Кузен побледнел, сглотнув. Он представил: если великий и ужасный останется недовольным — и ресторан, и владельца постигнет печальная участь.
— Право, из-за ерунды менять планы... Ждем в любое время. Наш шеф-повар — из-за границы. У нас дипломы, награды... — залебезил он. Выглядело смешно и жалко.
После обеда мачеха уж как извинялась за родственника, который плохо слышит и чудовищно картавит, отчего смысл фраз извращается.
— Мне импонирует ваше беспокойство о здоровье близких, — ответил Мэл солидно, целуя руку мачехе на прощание, а я едва удержалась, чтобы не расхохотаться. Театр лицедеев.

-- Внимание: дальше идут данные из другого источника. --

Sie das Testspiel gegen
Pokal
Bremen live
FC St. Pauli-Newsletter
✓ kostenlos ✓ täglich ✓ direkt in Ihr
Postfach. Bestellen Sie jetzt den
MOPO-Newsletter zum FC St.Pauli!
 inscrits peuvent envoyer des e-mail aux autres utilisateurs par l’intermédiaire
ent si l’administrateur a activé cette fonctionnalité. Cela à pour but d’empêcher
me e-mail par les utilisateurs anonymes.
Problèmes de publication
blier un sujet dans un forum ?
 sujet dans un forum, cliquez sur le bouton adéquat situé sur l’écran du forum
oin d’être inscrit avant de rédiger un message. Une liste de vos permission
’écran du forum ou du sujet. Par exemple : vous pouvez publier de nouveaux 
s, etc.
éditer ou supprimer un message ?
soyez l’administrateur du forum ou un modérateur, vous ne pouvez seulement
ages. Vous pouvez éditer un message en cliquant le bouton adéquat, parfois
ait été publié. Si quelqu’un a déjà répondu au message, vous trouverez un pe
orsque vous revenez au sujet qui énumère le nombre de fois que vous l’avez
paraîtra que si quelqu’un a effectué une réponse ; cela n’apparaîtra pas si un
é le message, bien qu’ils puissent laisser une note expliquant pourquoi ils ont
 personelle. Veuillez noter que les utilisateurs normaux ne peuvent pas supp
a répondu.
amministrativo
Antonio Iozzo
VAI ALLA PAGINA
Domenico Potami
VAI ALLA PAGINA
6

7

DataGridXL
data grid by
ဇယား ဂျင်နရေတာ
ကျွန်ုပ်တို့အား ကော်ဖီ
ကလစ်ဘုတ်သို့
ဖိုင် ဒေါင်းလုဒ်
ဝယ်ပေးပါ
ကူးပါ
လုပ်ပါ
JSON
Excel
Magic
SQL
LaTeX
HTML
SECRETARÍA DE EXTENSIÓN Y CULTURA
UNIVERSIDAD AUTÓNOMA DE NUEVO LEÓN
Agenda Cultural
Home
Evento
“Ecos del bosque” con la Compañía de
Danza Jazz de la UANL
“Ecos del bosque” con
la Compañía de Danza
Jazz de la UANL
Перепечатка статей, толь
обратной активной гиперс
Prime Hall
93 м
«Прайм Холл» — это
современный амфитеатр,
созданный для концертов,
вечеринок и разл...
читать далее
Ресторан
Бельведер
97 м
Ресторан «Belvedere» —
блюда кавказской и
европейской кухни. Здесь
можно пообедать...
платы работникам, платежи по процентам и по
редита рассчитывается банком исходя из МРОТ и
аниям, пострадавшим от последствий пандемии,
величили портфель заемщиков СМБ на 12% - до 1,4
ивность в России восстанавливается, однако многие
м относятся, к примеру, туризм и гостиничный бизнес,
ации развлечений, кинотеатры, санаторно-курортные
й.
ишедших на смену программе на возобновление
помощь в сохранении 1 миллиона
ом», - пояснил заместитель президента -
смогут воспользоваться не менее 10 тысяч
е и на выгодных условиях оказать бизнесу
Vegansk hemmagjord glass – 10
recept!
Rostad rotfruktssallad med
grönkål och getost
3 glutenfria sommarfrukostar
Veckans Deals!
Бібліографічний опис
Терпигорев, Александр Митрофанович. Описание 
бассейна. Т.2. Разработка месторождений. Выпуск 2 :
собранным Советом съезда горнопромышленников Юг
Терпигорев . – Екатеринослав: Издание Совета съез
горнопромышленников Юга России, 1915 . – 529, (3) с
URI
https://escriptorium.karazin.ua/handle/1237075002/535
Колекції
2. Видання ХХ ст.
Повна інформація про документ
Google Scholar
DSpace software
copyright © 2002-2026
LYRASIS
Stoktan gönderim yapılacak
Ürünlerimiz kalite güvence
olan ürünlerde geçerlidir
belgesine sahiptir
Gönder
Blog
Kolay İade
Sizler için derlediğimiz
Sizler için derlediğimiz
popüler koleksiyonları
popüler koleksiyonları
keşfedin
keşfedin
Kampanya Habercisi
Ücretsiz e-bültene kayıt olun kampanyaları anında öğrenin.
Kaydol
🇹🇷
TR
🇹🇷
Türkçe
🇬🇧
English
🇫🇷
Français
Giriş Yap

Мачеха представила Мэлу свою дочь. Мою сестру, Онегу. По этикету допускалось делать официальное представление после совершеннолетия. Мэл воспитанно поцеловал ручку юной даме, хотя мог ограничиться кивком. Сестра оказалась рослой, в мамочку.
— Онеге скоро исполнится шестнадцать. Умная девочка. Одна из лучших учениц. Прекрасно играет на фортепиано. В детстве увлекалась художественной гимнастикой и сохранила гибкость форм, — мачеха расхваливала дочь, точно породистую кобылку. Та смущенно опустила очи долу.
Ясно. Сейчас мамуля потребует от доченьки сесть на шпагат, одновременно играя сонату до-минор.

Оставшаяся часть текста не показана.